Prompt:
Set down every line of the records below word for word, keeping each line as it stands.

_ _ _

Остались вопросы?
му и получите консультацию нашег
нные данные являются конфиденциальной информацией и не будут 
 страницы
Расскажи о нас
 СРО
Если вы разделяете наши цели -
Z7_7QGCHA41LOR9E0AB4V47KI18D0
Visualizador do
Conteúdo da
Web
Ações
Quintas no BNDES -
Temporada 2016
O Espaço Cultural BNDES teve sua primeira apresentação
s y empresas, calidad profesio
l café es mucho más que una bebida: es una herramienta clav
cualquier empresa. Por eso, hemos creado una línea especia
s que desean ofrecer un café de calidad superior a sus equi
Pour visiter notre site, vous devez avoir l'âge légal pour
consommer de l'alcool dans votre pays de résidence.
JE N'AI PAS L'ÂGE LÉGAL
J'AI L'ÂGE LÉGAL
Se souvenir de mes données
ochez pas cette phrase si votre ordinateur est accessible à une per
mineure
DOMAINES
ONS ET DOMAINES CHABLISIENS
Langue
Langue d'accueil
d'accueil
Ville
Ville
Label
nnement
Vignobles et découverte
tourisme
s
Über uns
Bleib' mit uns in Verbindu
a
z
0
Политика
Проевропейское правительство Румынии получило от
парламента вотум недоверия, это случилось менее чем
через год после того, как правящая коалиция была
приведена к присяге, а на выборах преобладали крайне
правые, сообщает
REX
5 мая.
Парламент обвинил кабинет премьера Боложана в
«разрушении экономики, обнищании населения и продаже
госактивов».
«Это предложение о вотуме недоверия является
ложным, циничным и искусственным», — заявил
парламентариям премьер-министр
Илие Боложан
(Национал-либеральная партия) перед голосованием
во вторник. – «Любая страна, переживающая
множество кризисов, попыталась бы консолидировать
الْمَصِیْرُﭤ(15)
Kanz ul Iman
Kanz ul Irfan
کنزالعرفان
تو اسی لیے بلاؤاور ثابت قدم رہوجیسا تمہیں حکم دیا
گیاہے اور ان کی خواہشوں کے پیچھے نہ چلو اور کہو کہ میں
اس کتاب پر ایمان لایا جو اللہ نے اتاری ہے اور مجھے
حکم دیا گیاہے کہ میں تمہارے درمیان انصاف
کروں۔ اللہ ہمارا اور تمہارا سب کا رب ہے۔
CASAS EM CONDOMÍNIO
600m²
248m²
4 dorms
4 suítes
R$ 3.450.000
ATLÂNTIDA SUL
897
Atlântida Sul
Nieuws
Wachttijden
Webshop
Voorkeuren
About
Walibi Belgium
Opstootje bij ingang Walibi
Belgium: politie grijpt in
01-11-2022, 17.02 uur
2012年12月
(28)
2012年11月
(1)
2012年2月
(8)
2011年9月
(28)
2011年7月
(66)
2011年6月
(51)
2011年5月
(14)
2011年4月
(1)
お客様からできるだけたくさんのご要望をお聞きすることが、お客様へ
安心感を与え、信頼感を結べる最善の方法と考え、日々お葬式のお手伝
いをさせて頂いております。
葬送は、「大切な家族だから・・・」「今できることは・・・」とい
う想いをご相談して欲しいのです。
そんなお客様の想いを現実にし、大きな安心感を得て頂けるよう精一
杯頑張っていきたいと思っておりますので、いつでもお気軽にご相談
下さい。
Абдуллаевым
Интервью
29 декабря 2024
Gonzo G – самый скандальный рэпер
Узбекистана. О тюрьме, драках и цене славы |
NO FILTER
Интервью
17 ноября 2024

_ _ _

Problem solution:
Остались вопросы?
му и получите консультацию нашег
нные данные являются конфиденциальной информацией и не будут 
 страницы
Расскажи о нас
 СРО
Если вы разделяете наши цели -
Z7_7QGCHA41LOR9E0AB4V47KI18D0
Visualizador do
Conteúdo da
Web
Ações
Quintas no BNDES -
Temporada 2016
O Espaço Cultural BNDES teve sua primeira apresentação
s y empresas, calidad profesio
l café es mucho más que una bebida: es una herramienta clav
cualquier empresa. Por eso, hemos creado una línea especia
s que desean ofrecer un café de calidad superior a sus equi
Pour visiter notre site, vous devez avoir l'âge légal pour
consommer de l'alcool dans votre pays de résidence.
JE N'AI PAS L'ÂGE LÉGAL
J'AI L'ÂGE LÉGAL
Se souvenir de mes données
ochez pas cette phrase si votre ordinateur est accessible à une per
mineure
DOMAINES
ONS ET DOMAINES CHABLISIENS
Langue
Langue d'accueil
d'accueil
Ville
Ville
Label
nnement
Vignobles et découverte
tourisme
s
Über uns
Bleib' mit uns in Verbindu
a
z
0
Политика
Проевропейское правительство Румынии получило от
парламента вотум недоверия, это случилось менее чем
через год после того, как правящая коалиция была
приведена к присяге, а на выборах преобладали крайне
правые, сообщает
REX
5 мая.
Парламент обвинил кабинет премьера Боложана в
«разрушении экономики, обнищании населения и продаже
госактивов».
«Это предложение о вотуме недоверия является
ложным, циничным и искусственным», — заявил
парламентариям премьер-министр
Илие Боложан
(Национал-либеральная партия) перед голосованием
во вторник. – «Любая страна, переживающая
множество кризисов, попыталась бы консолидировать
الْمَصِیْرُﭤ(15)
Kanz ul Iman
Kanz ul Irfan
کنزالعرفان
تو اسی لیے بلاؤاور ثابت قدم رہوجیسا تمہیں حکم دیا
گیاہے اور ان کی خواہشوں کے پیچھے نہ چلو اور کہو کہ میں
اس کتاب پر ایمان لایا جو اللہ نے اتاری ہے اور مجھے
حکم دیا گیاہے کہ میں تمہارے درمیان انصاف
کروں۔ اللہ ہمارا اور تمہارا سب کا رب ہے۔
CASAS EM CONDOMÍNIO
600m²
248m²
4 dorms
4 suítes
R$ 3.450.000
ATLÂNTIDA SUL
897
Atlântida Sul
Nieuws
Wachttijden
Webshop
Voorkeuren
About
Walibi Belgium
Opstootje bij ingang Walibi
Belgium: politie grijpt in
01-11-2022, 17.02 uur
2012年12月
(28)
2012年11月
(1)
2012年2月
(8)
2011年9月
(28)
2011年7月
(66)
2011年6月
(51)
2011年5月
(14)
2011年4月
(1)
お客様からできるだけたくさんのご要望をお聞きすることが、お客様へ
安心感を与え、信頼感を結べる最善の方法と考え、日々お葬式のお手伝
いをさせて頂いております。
葬送は、「大切な家族だから・・・」「今できることは・・・」とい
う想いをご相談して欲しいのです。
そんなお客様の想いを現実にし、大きな安心感を得て頂けるよう精一
杯頑張っていきたいと思っておりますので、いつでもお気軽にご相談
下さい。
Абдуллаевым
Интервью
29 декабря 2024
Gonzo G – самый скандальный рэпер
Узбекистана. О тюрьме, драках и цене славы |
NO FILTER
Интервью
17 ноября 2024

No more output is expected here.